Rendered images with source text

+++

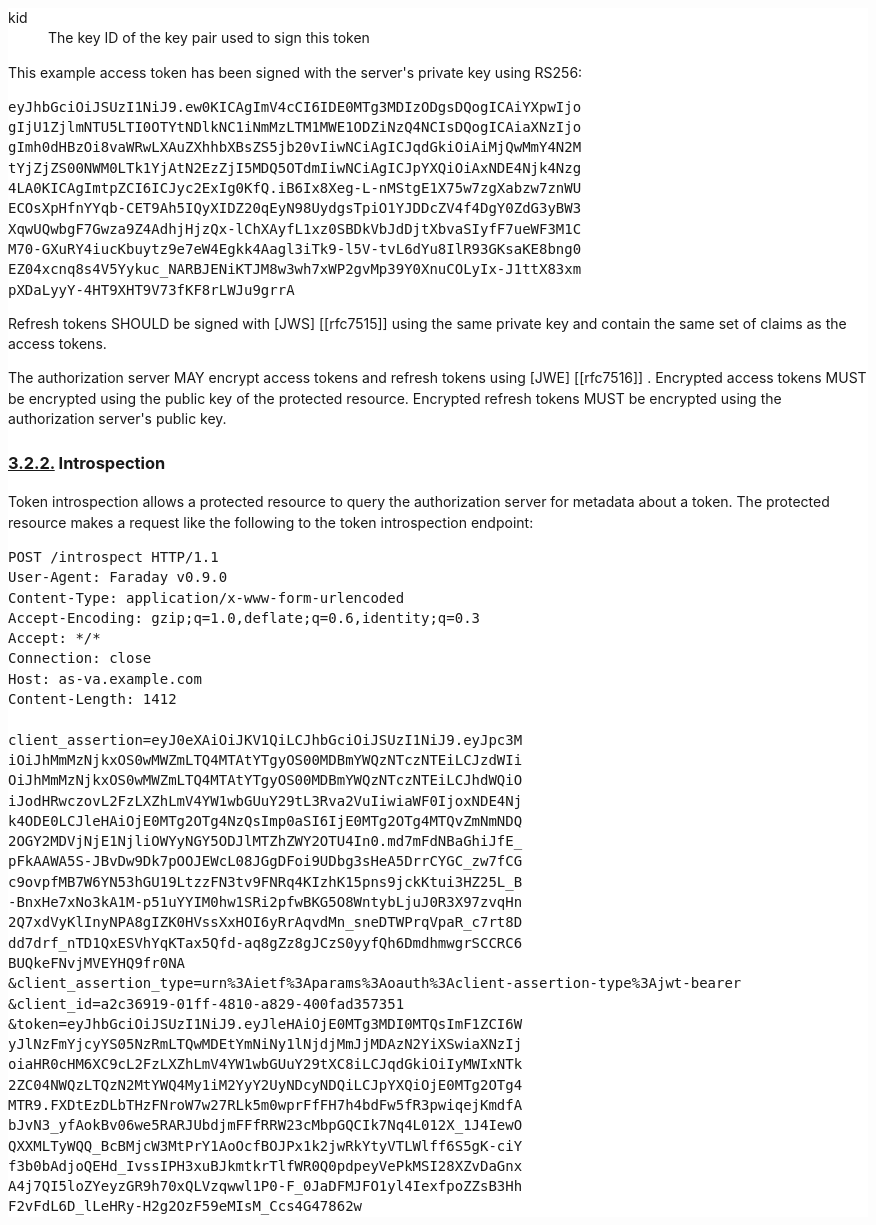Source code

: <dl>

<dt>kid</dt>

<dd style="margin-left: 8">The key ID of the key pair used to sign this token</dd>

</dl>

This example access token has been signed with the server's private key using RS256:

<pre>eyJhbGciOiJSUzI1NiJ9.ew0KICAgImV4cCI6IDE0MTg3MDIzODgsDQogICAiYXpwIjo
gIjU1ZjlmNTU5LTI0OTYtNDlkNC1iNmMzLTM1MWE1ODZiNzQ4NCIsDQogICAiaXNzIjo
gImh0dHBzOi8vaWRwLXAuZXhhbXBsZS5jb20vIiwNCiAgICJqdGkiOiAiMjQwMmY4N2M
tYjZjZS00NWM0LTk1YjAtN2EzZjI5MDQ5OTdmIiwNCiAgICJpYXQiOiAxNDE4Njk4Nzg
4LA0KICAgImtpZCI6ICJyc2ExIg0KfQ.iB6Ix8Xeg-L-nMStgE1X75w7zgXabzw7znWU
ECOsXpHfnYYqb-CET9Ah5IQyXIDZ20qEyN98UydgsTpiO1YJDDcZV4f4DgY0ZdG3yBW3
XqwUQwbgF7Gwza9Z4AdhjHjzQx-lChXAyfL1xz0SBDkVbJdDjtXbvaSIyfF7ueWF3M1C
M70-GXuRY4iucKbuytz9e7eW4Egkk4Aagl3iTk9-l5V-tvL6dYu8IlR93GKsaKE8bng0
EZ04xcnq8s4V5Yykuc_NARBJENiKTJM8w3wh7xWP2gvMp39Y0XnuCOLyIx-J1ttX83xm
pXDaLyyY-4HT9XHT9V73fKF8rLWJu9grrA</pre>

Refresh tokens SHOULD be signed with [JWS] [[rfc7515]] using the same private key and contain the same set of claims as the access tokens.

The authorization server MAY encrypt access tokens and refresh tokens using [JWE] [[rfc7516]] . Encrypted access tokens MUST be encrypted using the public key of the protected resource. Encrypted refresh tokens MUST be encrypted using the authorization server's public key.

### [3.2.2.](#rfc.section.3.2.2) Introspection

Token introspection allows a protected resource to query the authorization server for metadata about a token. The protected resource makes a request like the following to the token introspection endpoint:

<pre>POST /introspect HTTP/1.1
User-Agent: Faraday v0.9.0
Content-Type: application/x-www-form-urlencoded
Accept-Encoding: gzip;q=1.0,deflate;q=0.6,identity;q=0.3
Accept: */*
Connection: close
Host: as-va.example.com
Content-Length: 1412

client_assertion=eyJ0eXAiOiJKV1QiLCJhbGciOiJSUzI1NiJ9.eyJpc3M
iOiJhMmMzNjkxOS0wMWZmLTQ4MTAtYTgyOS00MDBmYWQzNTczNTEiLCJzdWIi
OiJhMmMzNjkxOS0wMWZmLTQ4MTAtYTgyOS00MDBmYWQzNTczNTEiLCJhdWQiO
iJodHRwczovL2FzLXZhLmV4YW1wbGUuY29tL3Rva2VuIiwiaWF0IjoxNDE4Nj
k4ODE0LCJleHAiOjE0MTg2OTg4NzQsImp0aSI6IjE0MTg2OTg4MTQvZmNmNDQ
2OGY2MDVjNjE1NjliOWYyNGY5ODJlMTZhZWY2OTU4In0.md7mFdNBaGhiJfE_
pFkAAWA5S-JBvDw9Dk7pOOJEWcL08JGgDFoi9UDbg3sHeA5DrrCYGC_zw7fCG
c9ovpfMB7W6YN53hGU19LtzzFN3tv9FNRq4KIzhK15pns9jckKtui3HZ25L_B
-BnxHe7xNo3kA1M-p51uYYIM0hw1SRi2pfwBKG5O8WntybLjuJ0R3X97zvqHn
2Q7xdVyKlInyNPA8gIZK0HVssXxHOI6yRrAqvdMn_sneDTWPrqVpaR_c7rt8D
dd7drf_nTD1QxESVhYqKTax5Qfd-aq8gZz8gJCzS0yyfQh6DmdhmwgrSCCRC6
BUQkeFNvjMVEYHQ9fr0NA
&client_assertion_type=urn%3Aietf%3Aparams%3Aoauth%3Aclient-assertion-type%3Ajwt-bearer
&client_id=a2c36919-01ff-4810-a829-400fad357351
&token=eyJhbGciOiJSUzI1NiJ9.eyJleHAiOjE0MTg3MDI0MTQsImF1ZCI6W
yJlNzFmYjcyYS05NzRmLTQwMDEtYmNiNy1lNjdjMmJjMDAzN2YiXSwiaXNzIj
oiaHR0cHM6XC9cL2FzLXZhLmV4YW1wbGUuY29tXC8iLCJqdGkiOiIyMWIxNTk
2ZC04NWQzLTQzN2MtYWQ4My1iM2YyY2UyNDcyNDQiLCJpYXQiOjE0MTg2OTg4
MTR9.FXDtEzDLbTHzFNroW7w27RLk5m0wprFfFH7h4bdFw5fR3pwiqejKmdfA
bJvN3_yfAokBv06we5RARJUbdjmFFfRRW23cMbpGQCIk7Nq4L012X_1J4IewO
QXXMLTyWQQ_BcBMjcW3MtPrY1AoOcfBOJPx1k2jwRkYtyVTLWlff6S5gK-ciY
f3b0bAdjoQEHd_IvssIPH3xuBJkmtkrTlfWR0Q0pdpeyVePkMSI28XZvDaGnx
A4j7QI5loZYeyzGR9h70xQLVzqwwl1P0-F_0JaDFMJFO1yl4IexfpoZZsB3Hh
F2vFdL6D_lLeHRy-H2g2OzF59eMIsM_Ccs4G47862w
</pre>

+++

Your answer must be the line holding "k4ODE0LCJleHAiOjE0MTg2OTg4NzQsImp0aSI6IjE0MTg2OTg4MTQvZmNmNDQ" plus every later line to the end of the records, copied exactly.

• _TASK RESULT_:
k4ODE0LCJleHAiOjE0MTg2OTg4NzQsImp0aSI6IjE0MTg2OTg4MTQvZmNmNDQ
2OGY2MDVjNjE1NjliOWYyNGY5ODJlMTZhZWY2OTU4In0.md7mFdNBaGhiJfE_
pFkAAWA5S-JBvDw9Dk7pOOJEWcL08JGgDFoi9UDbg3sHeA5DrrCYGC_zw7fCG
c9ovpfMB7W6YN53hGU19LtzzFN3tv9FNRq4KIzhK15pns9jckKtui3HZ25L_B
-BnxHe7xNo3kA1M-p51uYYIM0hw1SRi2pfwBKG5O8WntybLjuJ0R3X97zvqHn
2Q7xdVyKlInyNPA8gIZK0HVssXxHOI6yRrAqvdMn_sneDTWPrqVpaR_c7rt8D
dd7drf_nTD1QxESVhYqKTax5Qfd-aq8gZz8gJCzS0yyfQh6DmdhmwgrSCCRC6
BUQkeFNvjMVEYHQ9fr0NA
&client_assertion_type=urn%3Aietf%3Aparams%3Aoauth%3Aclient-assertion-type%3Ajwt-bearer
&client_id=a2c36919-01ff-4810-a829-400fad357351
&token=eyJhbGciOiJSUzI1NiJ9.eyJleHAiOjE0MTg3MDI0MTQsImF1ZCI6W
yJlNzFmYjcyYS05NzRmLTQwMDEtYmNiNy1lNjdjMmJjMDAzN2YiXSwiaXNzIj
oiaHR0cHM6XC9cL2FzLXZhLmV4YW1wbGUuY29tXC8iLCJqdGkiOiIyMWIxNTk
2ZC04NWQzLTQzN2MtYWQ4My1iM2YyY2UyNDcyNDQiLCJpYXQiOjE0MTg2OTg4
MTR9.FXDtEzDLbTHzFNroW7w27RLk5m0wprFfFH7h4bdFw5fR3pwiqejKmdfA
bJvN3_yfAokBv06we5RARJUbdjmFFfRRW23cMbpGQCIk7Nq4L012X_1J4IewO
QXXMLTyWQQ_BcBMjcW3MtPrY1AoOcfBOJPx1k2jwRkYtyVTLWlff6S5gK-ciY
f3b0bAdjoQEHd_IvssIPH3xuBJkmtkrTlfWR0Q0pdpeyVePkMSI28XZvDaGnx
A4j7QI5loZYeyzGR9h70xQLVzqwwl1P0-F_0JaDFMJFO1yl4IexfpoZZsB3Hh
F2vFdL6D_lLeHRy-H2g2OzF59eMIsM_Ccs4G47862w
</pre>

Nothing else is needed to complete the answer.